* Data section:
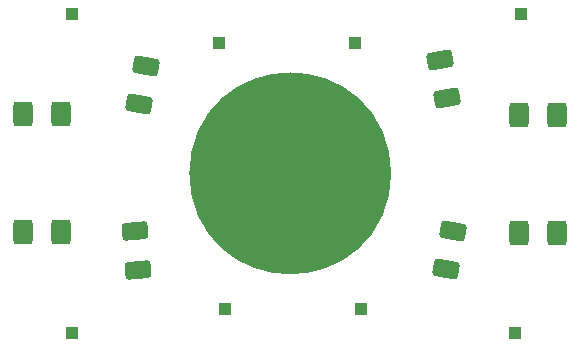
<source format=gbr>
%TF.GenerationSoftware,KiCad,Pcbnew,8.0.8*%
%TF.CreationDate,2025-04-07T01:24:50-03:00*%
%TF.ProjectId,Sao_Bomb,53616f5f-426f-46d6-922e-6b696361645f,rev?*%
%TF.SameCoordinates,Original*%
%TF.FileFunction,Soldermask,Top*%
%TF.FilePolarity,Negative*%
%FSLAX46Y46*%
G04 Gerber Fmt 4.6, Leading zero omitted, Abs format (unit mm)*
G04 Created by KiCad (PCBNEW 8.0.8) date 2025-04-07 01:24:50*
%MOMM*%
%LPD*%
G01*
G04 APERTURE LIST*
G04 Aperture macros list*
%AMRoundRect*
0 Rectangle with rounded corners*
0 $1 Rounding radius*
0 $2 $3 $4 $5 $6 $7 $8 $9 X,Y pos of 4 corners*
0 Add a 4 corners polygon primitive as box body*
4,1,4,$2,$3,$4,$5,$6,$7,$8,$9,$2,$3,0*
0 Add four circle primitives for the rounded corners*
1,1,$1+$1,$2,$3*
1,1,$1+$1,$4,$5*
1,1,$1+$1,$6,$7*
1,1,$1+$1,$8,$9*
0 Add four rect primitives between the rounded corners*
20,1,$1+$1,$2,$3,$4,$5,0*
20,1,$1+$1,$4,$5,$6,$7,0*
20,1,$1+$1,$6,$7,$8,$9,0*
20,1,$1+$1,$8,$9,$2,$3,0*%
G04 Aperture macros list end*
%ADD10C,8.535281*%
%ADD11R,1.000000X1.000000*%
%ADD12RoundRect,0.288462X0.719064X-0.595448X0.879354X0.313604X-0.719064X0.595448X-0.879354X-0.313604X0*%
%ADD13RoundRect,0.288462X0.848676X-0.389052X0.768224X0.530512X-0.848676X0.389052X-0.768224X-0.530512X0*%
%ADD14RoundRect,0.288462X-0.879354X0.313604X-0.719064X-0.595448X0.879354X-0.313604X0.719064X0.595448X0*%
%ADD15RoundRect,0.285088X0.527412X0.764912X-0.527412X0.764912X-0.527412X-0.764912X0.527412X-0.764912X0*%
%ADD16RoundRect,0.288462X-0.719064X0.595448X-0.879354X-0.313604X0.719064X-0.595448X0.879354X0.313604X0*%
%ADD17RoundRect,0.285088X-0.527412X-0.764912X0.527412X-0.764912X0.527412X0.764912X-0.527412X0.764912X0*%
G04 APERTURE END LIST*
D10*
X153267640Y-96000000D02*
G75*
G02*
X144732360Y-96000000I-4267640J0D01*
G01*
X144732360Y-96000000D02*
G75*
G02*
X153267640Y-96000000I4267640J0D01*
G01*
D11*
%TO.C,J3*%
X130500000Y-82500000D03*
%TD*%
%TO.C,J7*%
X168500000Y-82500000D03*
%TD*%
D12*
%TO.C,R4*%
X162213481Y-104124933D03*
X162786519Y-100875067D03*
%TD*%
D13*
%TO.C,R2*%
X136143807Y-104143721D03*
X135856193Y-100856279D03*
%TD*%
D11*
%TO.C,J8*%
X155000000Y-107500000D03*
%TD*%
%TO.C,J2*%
X143000000Y-85000000D03*
%TD*%
%TO.C,J9*%
X168000000Y-109500000D03*
%TD*%
D14*
%TO.C,R3*%
X161713481Y-86375067D03*
X162286519Y-89624933D03*
%TD*%
D11*
%TO.C,J4*%
X154500000Y-85000000D03*
%TD*%
%TO.C,J6*%
X143500000Y-107500000D03*
%TD*%
D15*
%TO.C,D3*%
X171587500Y-91025000D03*
X168412500Y-91025000D03*
%TD*%
%TO.C,D4*%
X171587500Y-101025000D03*
X168412500Y-101025000D03*
%TD*%
D16*
%TO.C,R1*%
X136786519Y-86875067D03*
X136213481Y-90124933D03*
%TD*%
D11*
%TO.C,J5*%
X130500000Y-109500000D03*
%TD*%
D17*
%TO.C,D1*%
X126412500Y-90975000D03*
X129587500Y-90975000D03*
%TD*%
%TO.C,D2*%
X126412500Y-100975000D03*
X129587500Y-100975000D03*
%TD*%
M02*

</source>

* Work instructions: Report every line containing the string "KiCad" in the material.

* Completed exercise:
%TF.GenerationSoftware,KiCad,Pcbnew,8.0.8*%
G04 Created by KiCad (PCBNEW 8.0.8) date 2025-04-07 01:24:50*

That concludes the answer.